In diversen Papers zum Thema OER, die zu lesen ich die Gelegenheit und die Zeit hatte, zum Beispiel auch dem jüngsten Papier der KMK, wird der Begriff „Ressource“ (oder Resource?, siehe OER-Logo) etwas beschränkt verwendet.

Es entsteht der Eindruck, als handele es sich bei den angesprochenen Ressourcen (auf Deutsch laut Fremdwörterduden: Produktionsmittel, Hilfsquelle) um Materialien, die zum Download bereit stehen und durch eine besondere Lizenz dem Downloader das Recht auf Benutzung einräumen. 

OER erscheint dadurch als ein Archiv (Repositorium) von Dateien, hauptsächlich in digitalen Formaten, oder als ein Daten-Pool, in den man etwas hineingibt und aus dem sich die Interessenten das Passende herausfischen.
OER als nicht eingehegter Fischteich oder Jagdgrund – sozusagen – und der User als Angler und Jäger!

Es ist dann nur logisch, dass sich hier die Frage von Qualitätssiegeln und zentralen Sammelstellen stellt. Dies vor allem, wenn Kultus-Behörden ins Spiel kommen. Es ist zu erwarten, dass dann ein Hauen und Stechen um Qualitätsstandards und den Status der Zentralstelle entstehen wird. Ebenso um Pfründe, wenn (oder falls) es zur Ausschüttung von Geldern kommt.
Das ist aber ein gedanklicher Rückfall in die Web 1.0-Vorzeit bzw. die Anfänge des Internets.

Unter Ressource muss in Zeiten von Web 2.0 auch verstanden werden

  • eine Idee, die zur individuellen Weiterverarbeitung empfohlen wird, also etwas Unfertiges, 
  • ein Material- oder Textimpuls, der darauf wartet, dass andere daran weiterarbeiten, entsprechend dem Wiki-Prinzip,
  • eine Plattform, mit der sich Arbeits- und Kommunikationssituationen herstellen lassen, die dann zu Lernprozessen führen (EdChat auf Twitter)
  • Tools, mit denen sich kollaborative bzw. kooperative Lernprozesse durchführen lassen (Pads)
  • Lernszenarien, die auf Ausbau- und Veränderbarkeit angelegt sind (Lernpfade)
  • Programm-Angebote, mit denen sich Übungen herstellen und zur Verfügung stellen lassen (Learningapps, Webquest, HotPotatoes)

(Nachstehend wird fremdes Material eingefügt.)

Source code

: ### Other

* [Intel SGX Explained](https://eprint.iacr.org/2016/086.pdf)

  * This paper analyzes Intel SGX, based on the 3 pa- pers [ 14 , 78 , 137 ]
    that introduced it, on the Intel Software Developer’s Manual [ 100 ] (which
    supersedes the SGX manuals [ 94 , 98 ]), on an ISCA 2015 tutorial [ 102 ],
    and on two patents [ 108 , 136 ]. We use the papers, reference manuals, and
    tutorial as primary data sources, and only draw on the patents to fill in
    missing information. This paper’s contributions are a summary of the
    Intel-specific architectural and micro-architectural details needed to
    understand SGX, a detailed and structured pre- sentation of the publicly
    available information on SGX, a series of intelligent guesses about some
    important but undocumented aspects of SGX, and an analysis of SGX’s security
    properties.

Der Kern dieser „Ressourcen“ besteht darin, dass sie keine fertigen Produkte sind, die einer endgültigen Bewertung oder Einordnung genügen wollen bzw. können, sondern eher Prozesse und Werkzeuge. Darin besteht aber die kreative Dynamik, die den Unterschied zum traditionellen Schulbuchwesen ausmacht und die wir ja wollen. (Mir sind auch keine Lizenzen bekannt, die auf Tools und Plattformen zutreffen. Aber hier öffnet sich ein juristisches Übungsfeld, auf dem ich nicht zuhause bin.)

Jedenfalls:
1. Ein Qualitätssiegel würde der angesprochenen Dynamik nicht gut tun. Allein schon die Frage, welche Institution und welche Personengruppe nach welchen Standards urteilen soll, führt ins bürokratische Monstrum.
2. Auch eine – noch zu schaffende – zentrale Sammelstelle führt ins Monströse: Das schreit geradezu nach Kultus-Behörden und Bildungsetats – und die Verlage werden sich auch noch einbringen.
3. Und schließlich: Die Sehnsucht nach einem offiziellen Status der Anerkennung und Gleichwertigkeit gefährdet nicht nur die Dynamik, sondern auch die Solidarität in der Edu-Community. Es wird dann nämlich ein Drinnen und ein Draußen geben und ein virtuelles Handgemenge um die OER-Zugehörigkeit ist nicht auszuschließen.

Appell:

  • Führen wir die Diskussion weiter mit dem Ziel, dass möglichst viel Lehrerinnen und Lehrer ihre Ideen und Materialien zur Verfügung stellen und dazu einen angemessenen rechtlichen Rahmen bekommen.
  • Entwickeln wir die Initiativen und Plattformen weiter, die das Erstellen und Verbreiten von „Ressourcen“ (im obigen Sinne) ermöglichen.
  • Bleiben wir selbstbewusst und autonom und kommunikativ – und behalten unsere persönlichen Ressourcen (d.i. Kräftehaushalt) unter Kontrolle.

Zugegeben, das ist ein ziemlich puristischer Appell, der eine Art virtuelles Reinheitsgebot propagiert, aber wir haben schon genug Regelungen und Standardisierung im Bildungsbereich und sind damit nicht unbedingt glücklich und zufrieden.